September 12, 2023 by Brett Tams

The Mortgage Bankers Association (MBA) presented its annual Ken Markison Legacy Achievement award to Michael Eising, a vice president and mortgage compliance manager at Merchants Bank of Indiana. The recipient retrieved his award Monday at the MBA’s Compliance and Risk Management Conference. 

The prize recognizes individuals who have distinguished themselves in pursuit of the Certified Mortgage Compliance Professional (CMCP) certificate and designation program.

Bob Broeksmit, the MBA’s president and CEO, highlighted Eising’s “unwavering commitment to ensuring compliance and regulatory excellence during his three-plus decades in the mortgage industry.”

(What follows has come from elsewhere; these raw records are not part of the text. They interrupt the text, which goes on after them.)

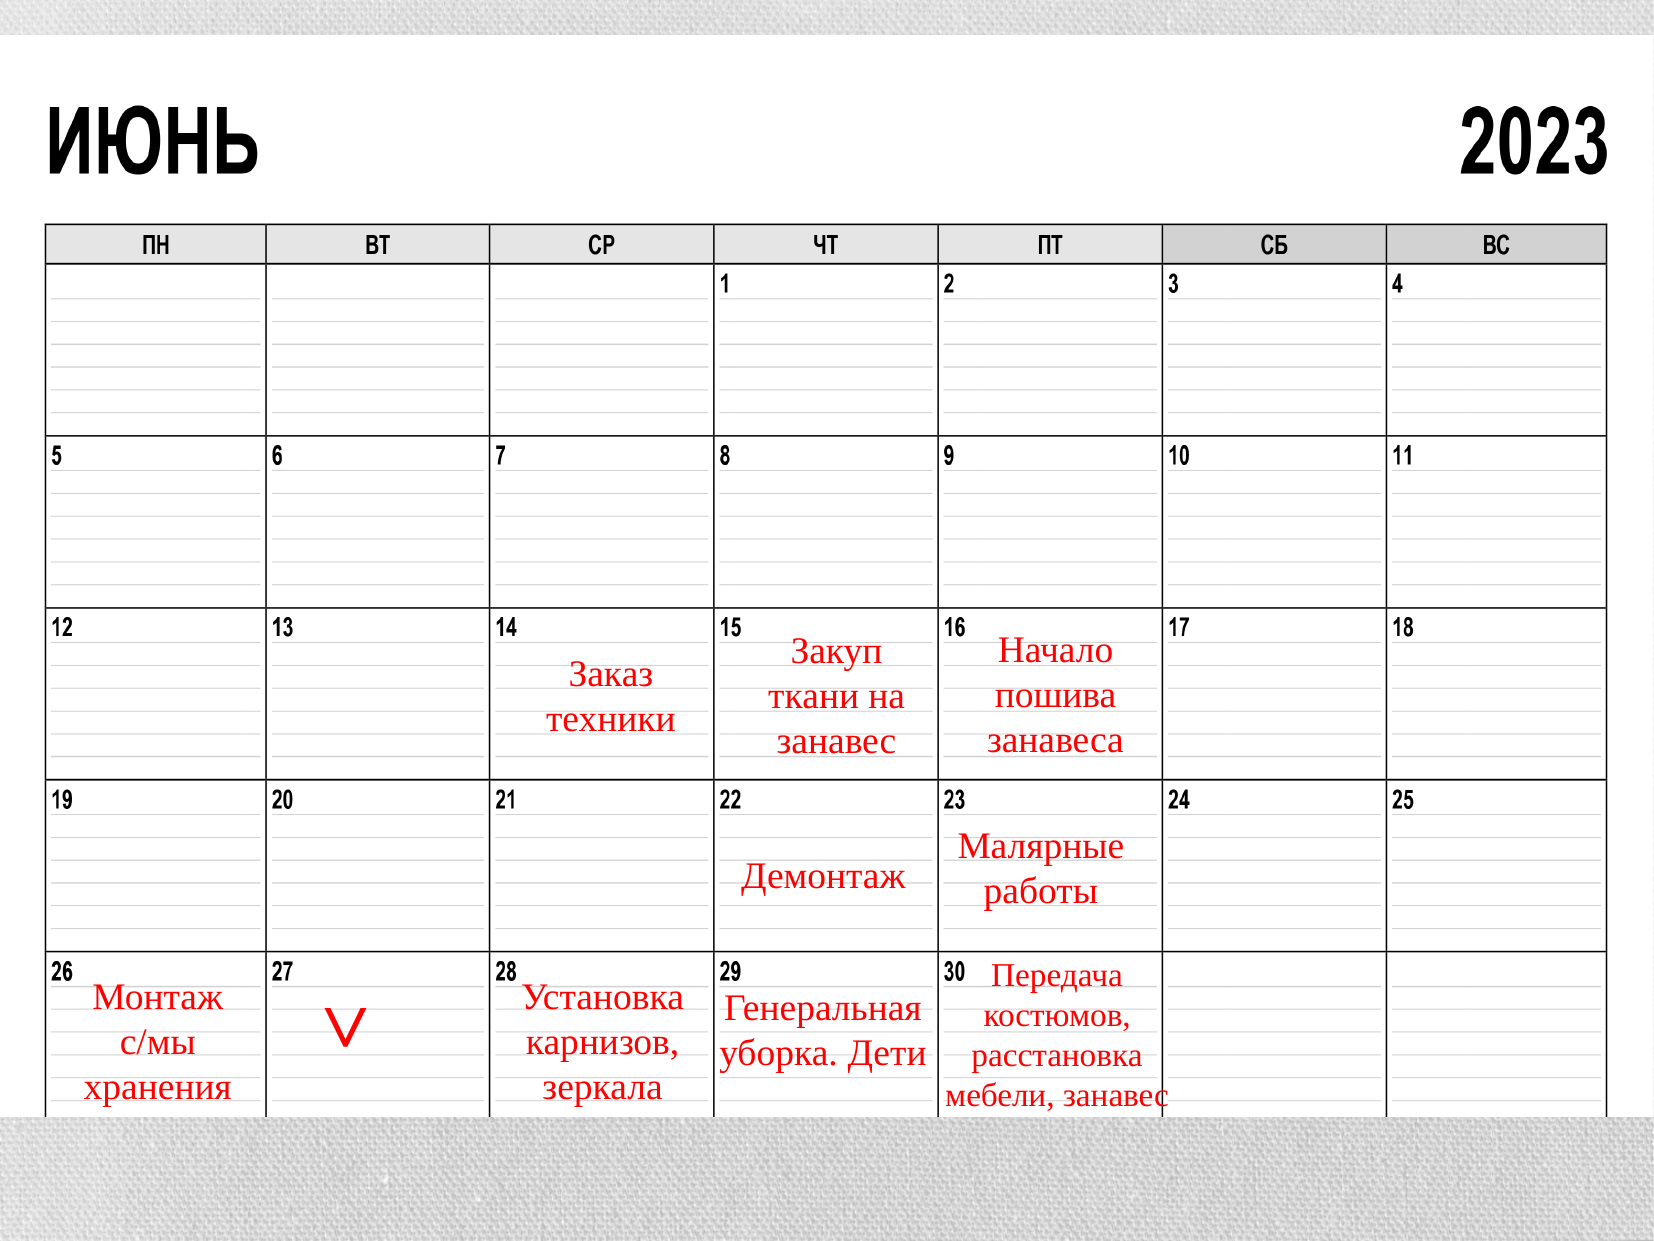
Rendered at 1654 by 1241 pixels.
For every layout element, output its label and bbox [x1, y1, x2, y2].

picture [0, 34, 1654, 1117]
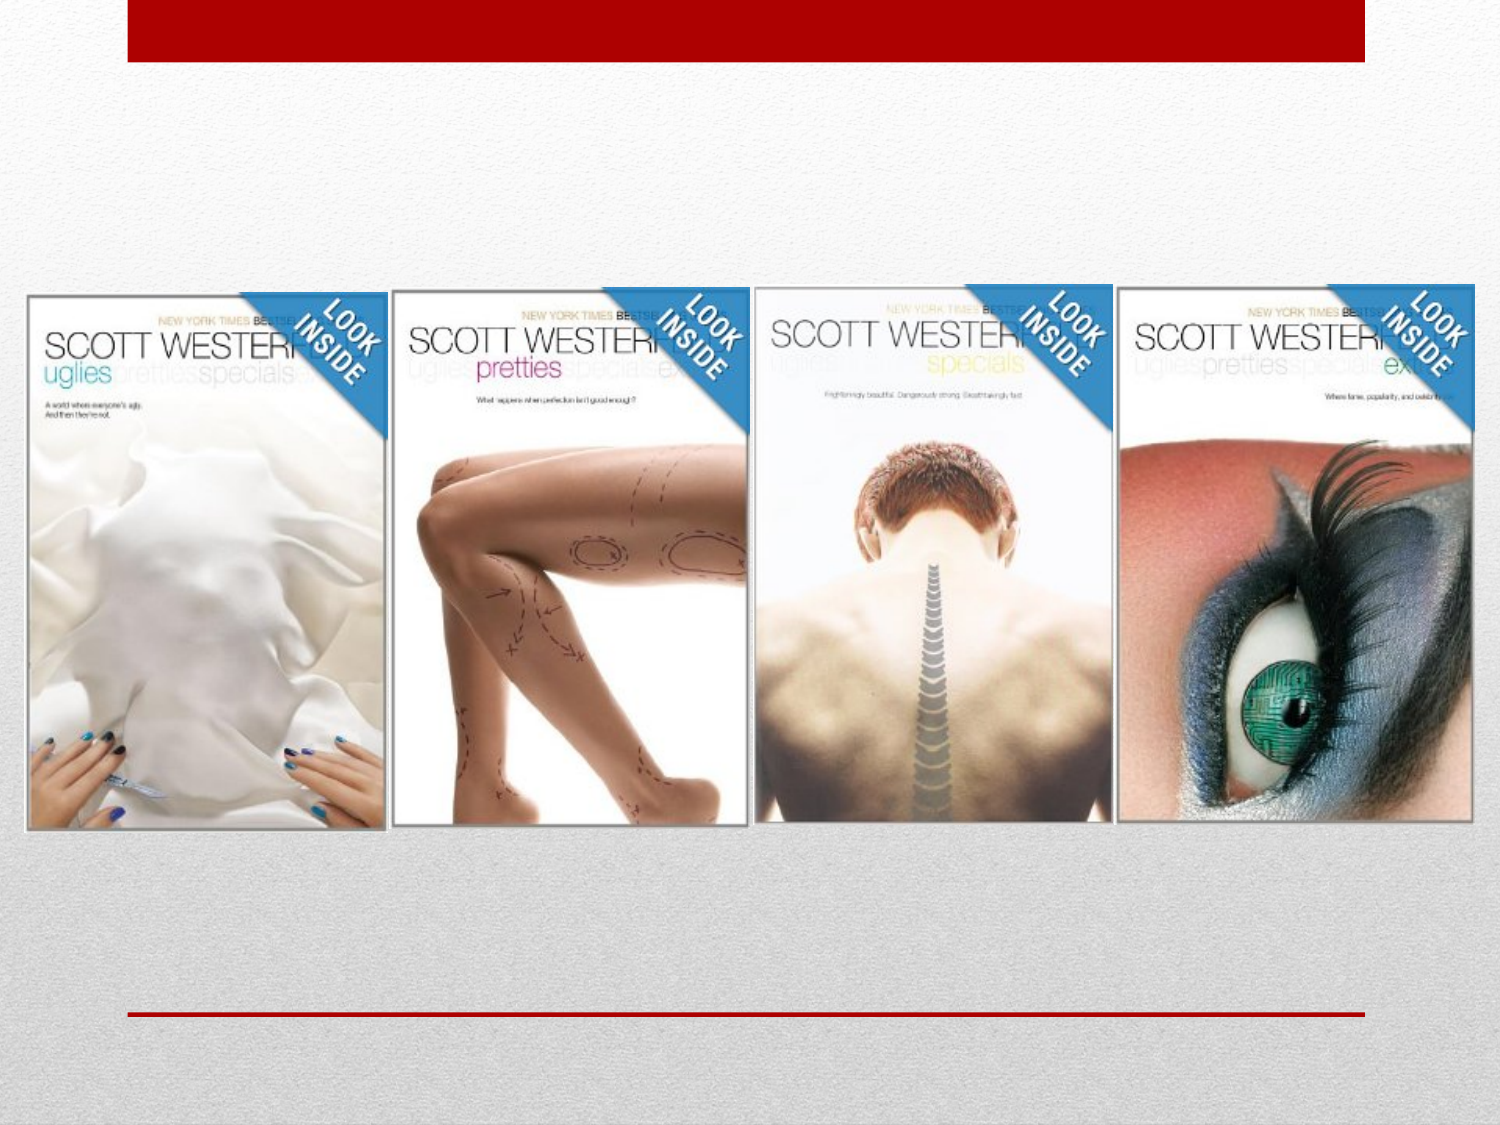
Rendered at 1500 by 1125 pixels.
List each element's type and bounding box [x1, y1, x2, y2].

picture [752, 283, 1476, 826]
picture [24, 286, 751, 834]
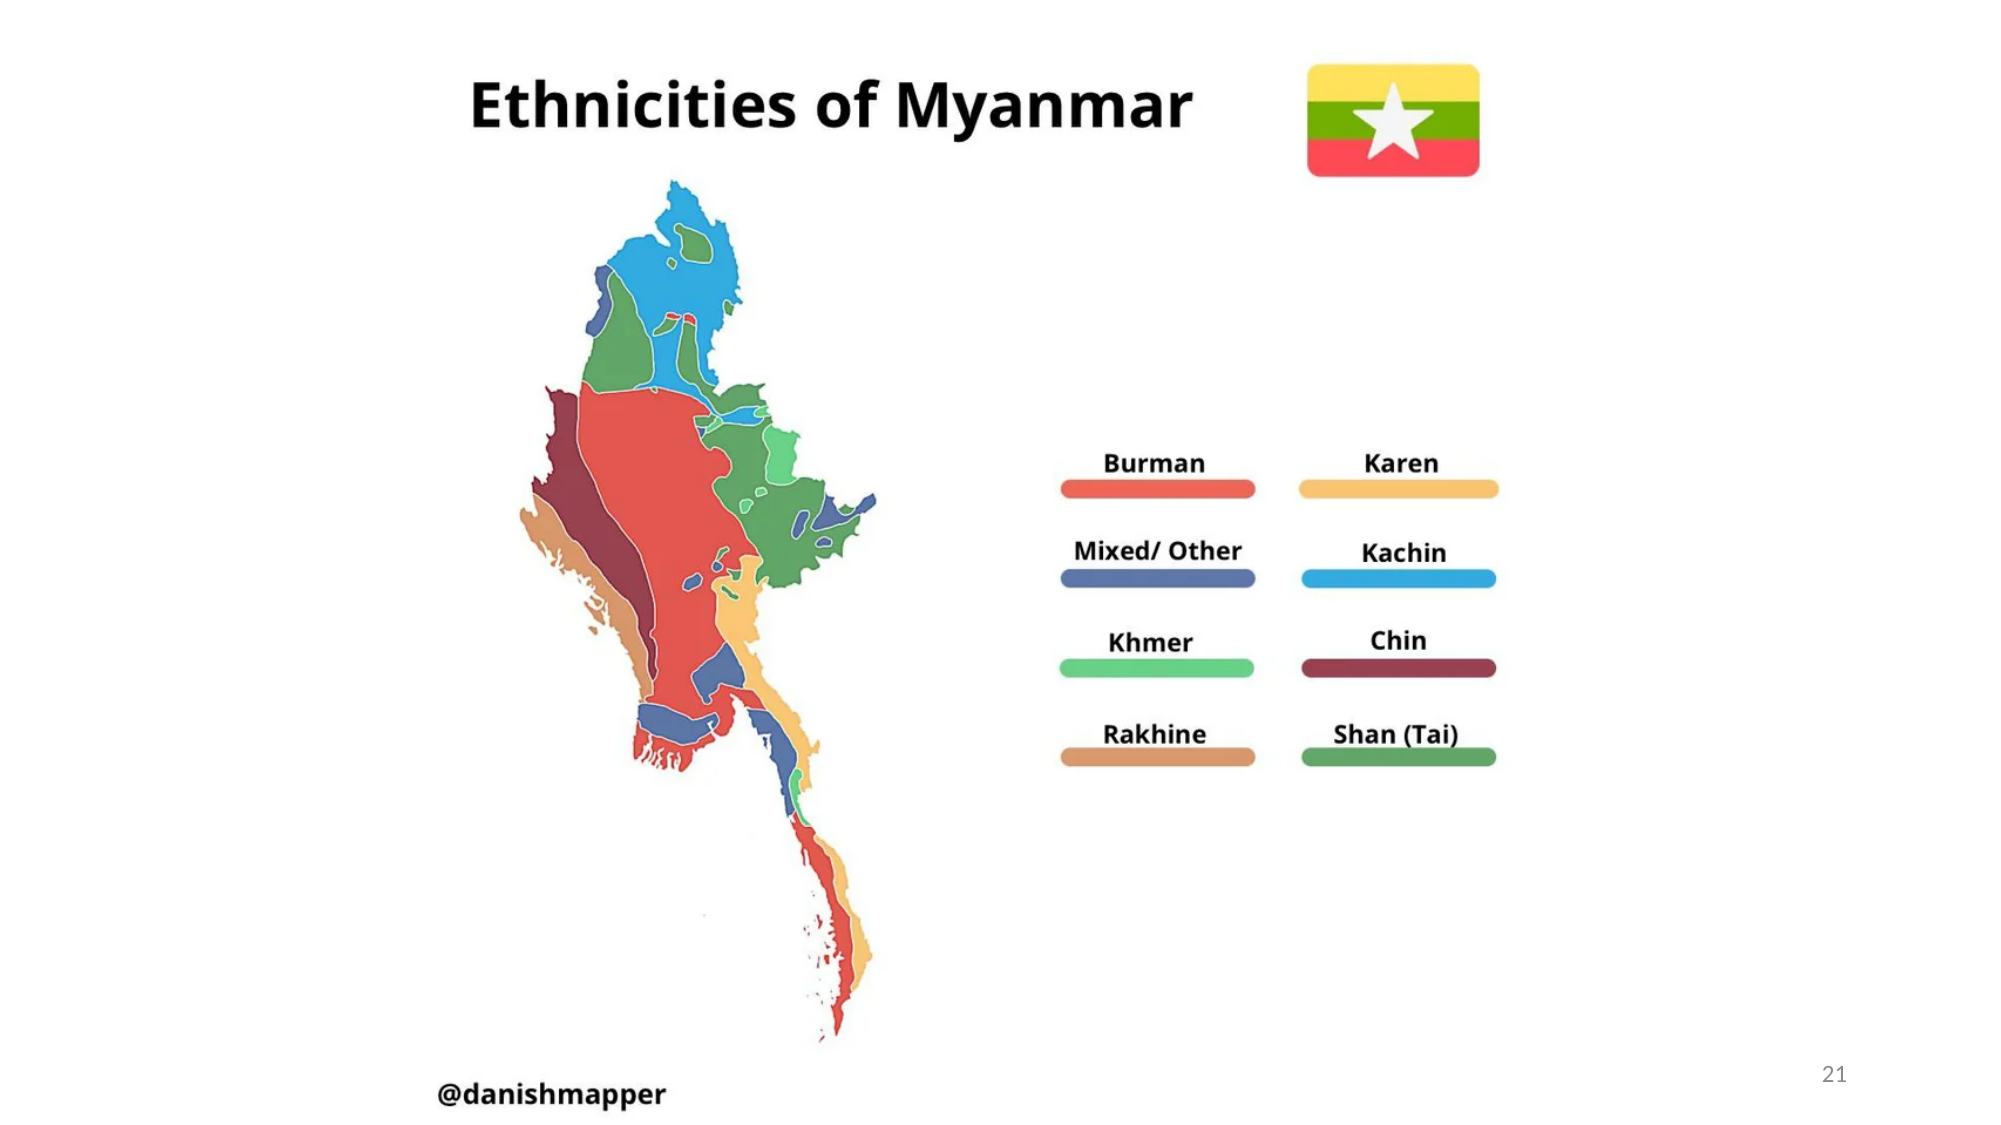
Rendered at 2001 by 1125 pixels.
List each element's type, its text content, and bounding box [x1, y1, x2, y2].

picture [437, 0, 1563, 1125]
slide_number 21 [1563, 1042, 1863, 1103]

Eising specializes in compliance and regulatory frameworks. He also championed educational content in the industry; he wrote for Mortgageeducation.com for almost seven years. He authored Nationwide Mortgage Licensing System (NMLS) licensing courses for more than a decade.

As vice president and mortgage compliance manager at Merchants Bank of Indiana, Eising leads regulatory projects, oversees business performance, and drives process improvements within the mortgage operations department. His overarching duty remains to steer the bank’s mortgage operations into full alignment with both federal and state legal mandates. His role brings him in close collaboration with internal and external auditors. His responsibilities extend across retail and correspondent originations, operations, and loan servicing divisions within the bank.

Previously, Eising served as a credit risk policy analyst at Freddie Mac, where he contributed to the development and implementation of credit risk policies and procedures.